- AIM OF THE EXERCISE -
Can you carry on the news excerpt below about Ross's gender discrimination suit against IBM, picking up right after its last sentence?

- PAGE EXCERPT -
____________________

Ross managed a department that oversaw $300 million in inventory, alleging that IBM treated her differently than the male workers who acted similarly and were able to keep their jobs. IBM denied wrongdoing and defended their reasons for firing Ross.

The financial terms of the settlement were not disclosed in a one-sentence filing dated on January 4th in U.S. District Court that announced the agreement and ended the gender discrimination case. The documents did say Ross and IBM agreed to pay their own costs and legal fees.

The settlement came about after both sides met with a mediator in December and a few weeks ahead of a potential trial this month that would have convened had Ross and IBM failed to reach an agreement. In her lawsuit, Ross had sought an unspecified amount of monetary damages, interest, attorneys fees and also court costs.

Settlements of lawsuits such as Ross’ typically include confidentiality agreements, and resolutions rarely require companies to admit wrongdoing. Ross’ allegations arose from an incident during a company audit in January 2004. She created a checklist of procedures her department followed to track its inventory, then signed and dated the document for that year and two previous years, according to court papers.

____________________

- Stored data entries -
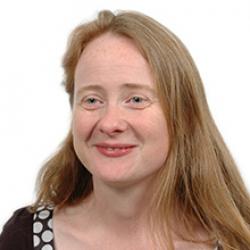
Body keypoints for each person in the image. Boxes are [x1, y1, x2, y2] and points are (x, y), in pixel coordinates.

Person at [1, 9, 250, 250]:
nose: (110, 123)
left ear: (182, 113)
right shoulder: (22, 238)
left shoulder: (238, 241)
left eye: (136, 100)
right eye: (92, 100)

____________________

- EXPECTED ANSWER -
She and the company disagreed about her intent. Ross argued she dated the paperwork simply to show that the procedures were in place during those years. IBM contended the backdating was designed to give the auditor the misleading impression that the document existed and had been used in the past.

A male counterpart — who created a similar checklist but gave it a current date — was allowed to explain his actions to the auditor, but Ross was not, according to court papers. Ross also cited a previous incident in which male employees were reprimanded but not dismissed for backdating a document during an audit.